> _YOUR ASSIGNMENT_: Set the pictures aside and return each record below precisely as written.

> _SUPPLIED MATERIAL_:
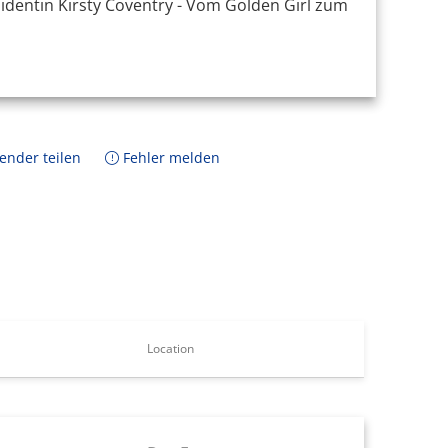
identin Kirsty Coventry - Vom Golden Girl zum
ender teilen
Fehler melden
Location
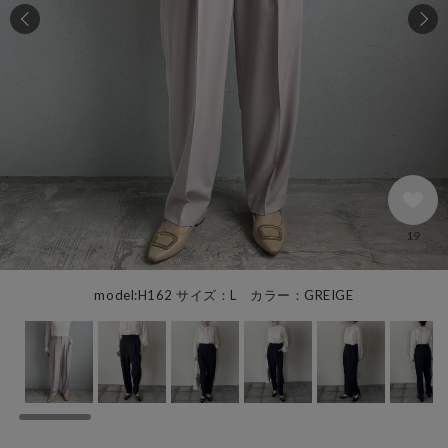
19
model:H162 サイズ：L カラー：GREIGE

> _RESPONSE FOR THIS EXERCISE_:
identin Kirsty Coventry - Vom Golden Girl zum
ender teilen
Fehler melden
Location
19
model:H162 サイズ：L カラー：GREIGE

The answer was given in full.